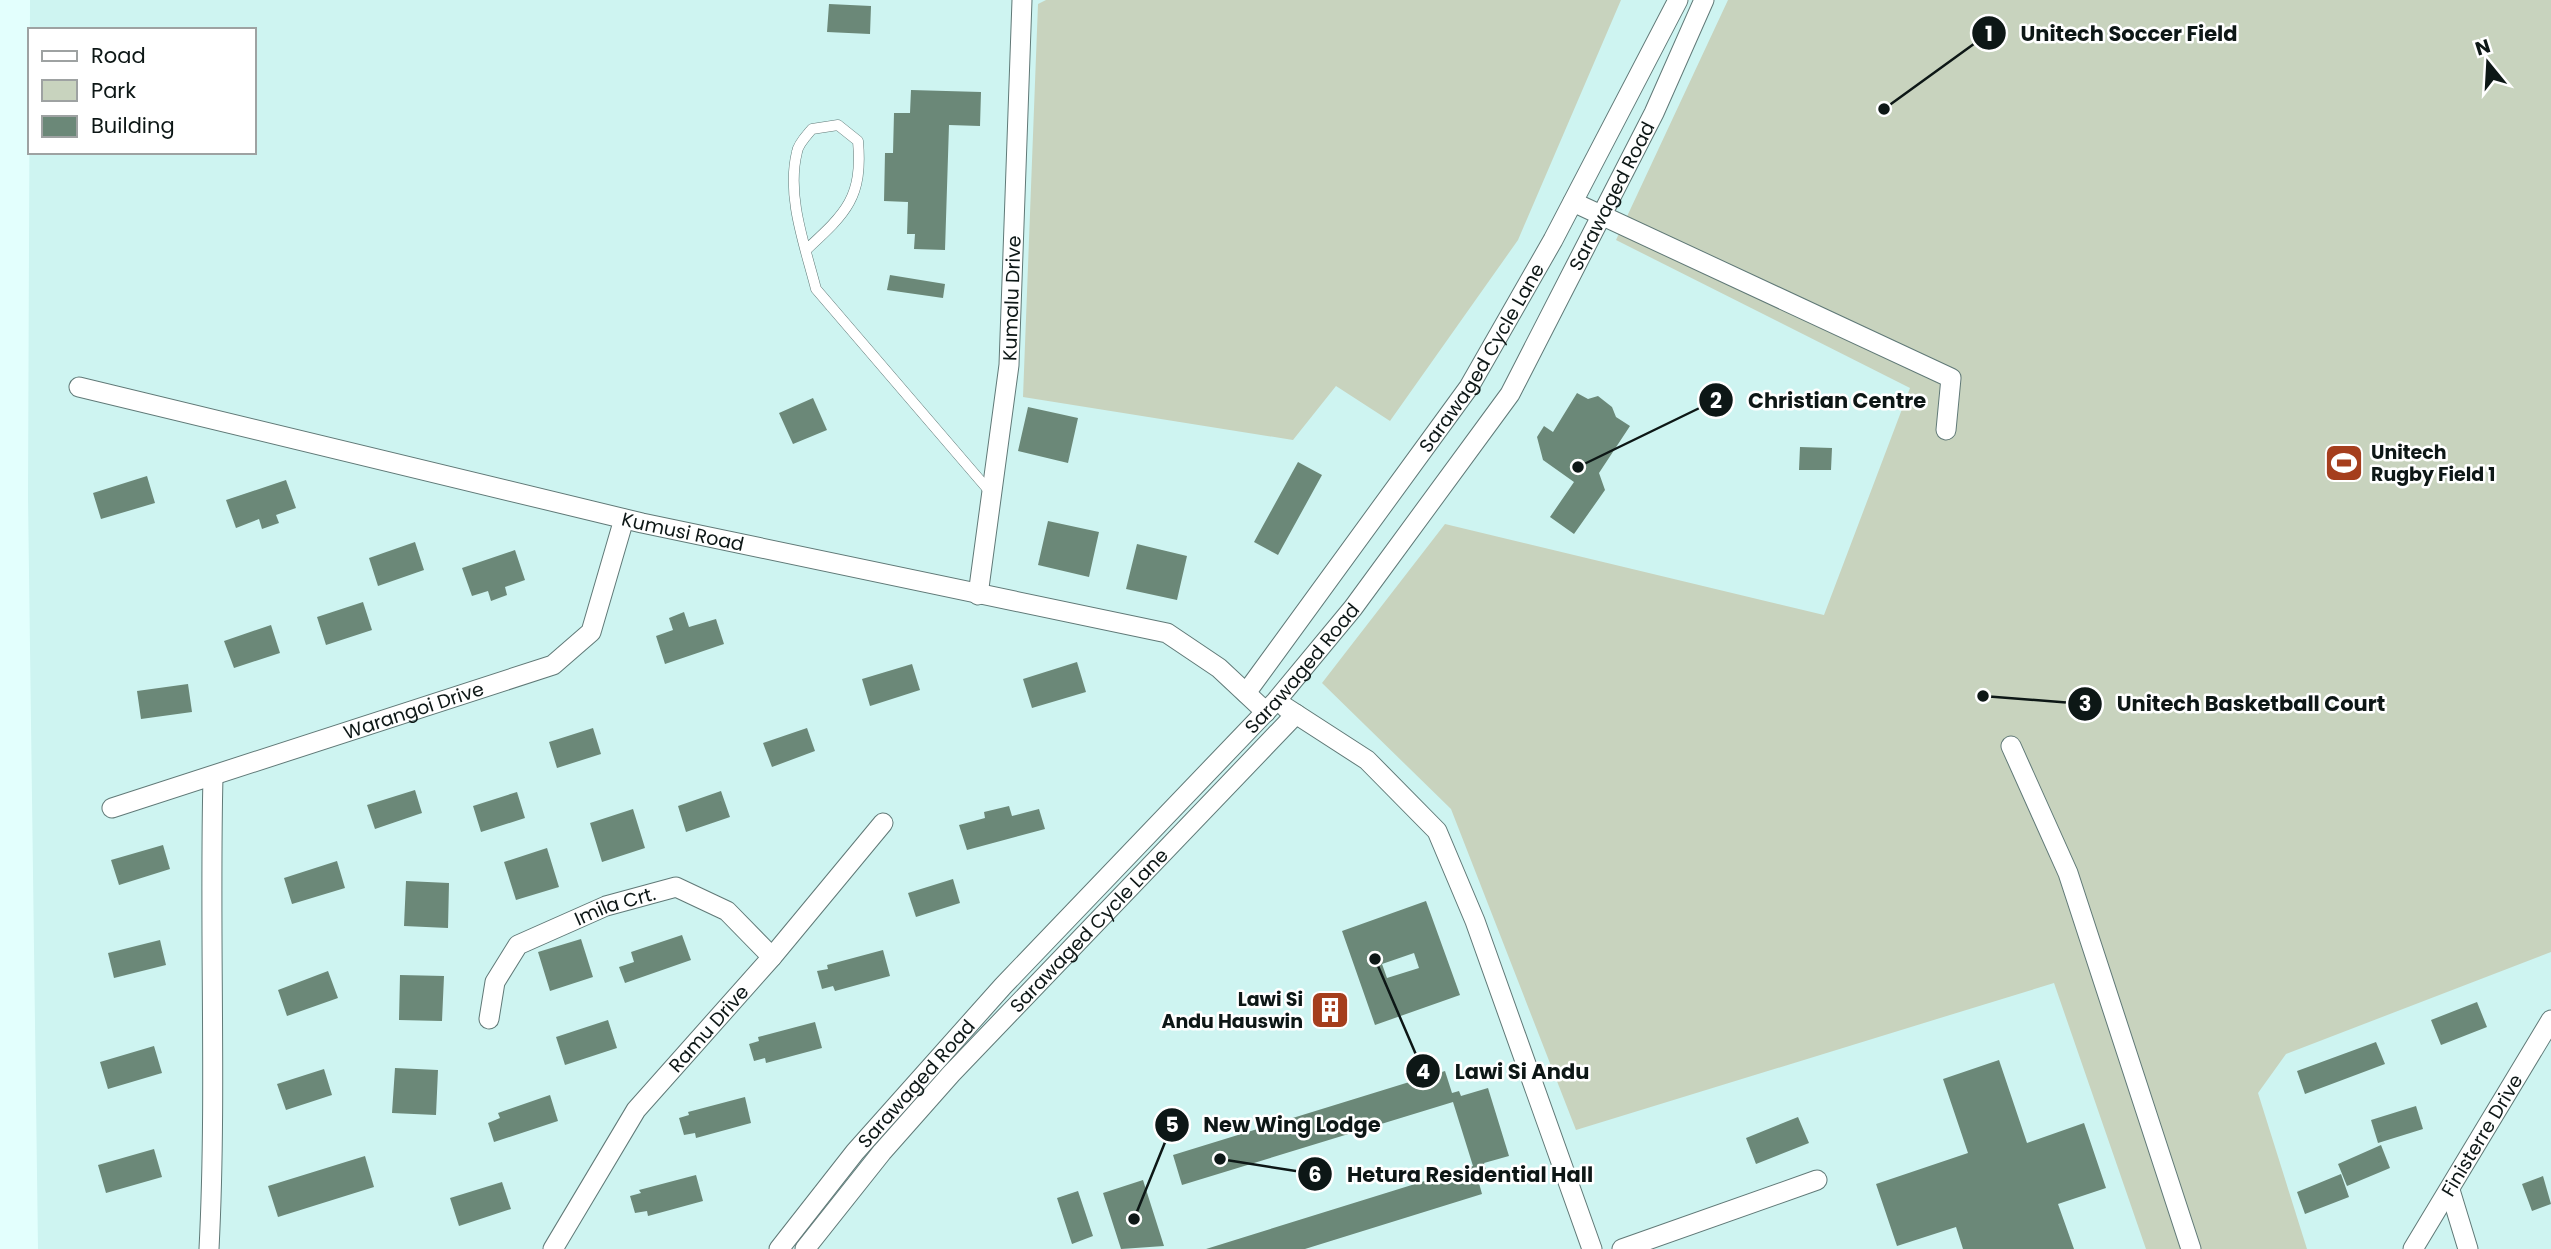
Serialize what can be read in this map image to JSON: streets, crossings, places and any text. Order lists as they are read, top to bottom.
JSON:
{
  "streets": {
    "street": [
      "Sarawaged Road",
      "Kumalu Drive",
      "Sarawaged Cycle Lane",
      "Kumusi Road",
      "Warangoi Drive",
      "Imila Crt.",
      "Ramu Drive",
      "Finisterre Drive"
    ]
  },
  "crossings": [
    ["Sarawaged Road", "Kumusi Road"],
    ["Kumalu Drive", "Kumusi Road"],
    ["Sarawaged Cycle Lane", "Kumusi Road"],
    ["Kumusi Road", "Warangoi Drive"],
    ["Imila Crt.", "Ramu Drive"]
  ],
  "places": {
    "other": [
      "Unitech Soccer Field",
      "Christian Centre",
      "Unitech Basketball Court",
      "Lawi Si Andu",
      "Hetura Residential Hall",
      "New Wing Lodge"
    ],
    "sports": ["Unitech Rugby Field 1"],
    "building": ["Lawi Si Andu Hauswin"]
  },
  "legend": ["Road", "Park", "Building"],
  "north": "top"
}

#####

- Task directions
All of the data above needs to be given again exactly. Leave out each image.

- Answer to the problem
Serialize what can be read in this map image to JSON: streets, crossings, places and any text. Order lists as they are read, top to bottom.
JSON:
{
  "streets": {
    "street": [
      "Sarawaged Road",
      "Kumalu Drive",
      "Sarawaged Cycle Lane",
      "Kumusi Road",
      "Warangoi Drive",
      "Imila Crt.",
      "Ramu Drive",
      "Finisterre Drive"
    ]
  },
  "crossings": [
    ["Sarawaged Road", "Kumusi Road"],
    ["Kumalu Drive", "Kumusi Road"],
    ["Sarawaged Cycle Lane", "Kumusi Road"],
    ["Kumusi Road", "Warangoi Drive"],
    ["Imila Crt.", "Ramu Drive"]
  ],
  "places": {
    "other": [
      "Unitech Soccer Field",
      "Christian Centre",
      "Unitech Basketball Court",
      "Lawi Si Andu",
      "Hetura Residential Hall",
      "New Wing Lodge"
    ],
    "sports": ["Unitech Rugby Field 1"],
    "building": ["Lawi Si Andu Hauswin"]
  },
  "legend": ["Road", "Park", "Building"],
  "north": "top"
}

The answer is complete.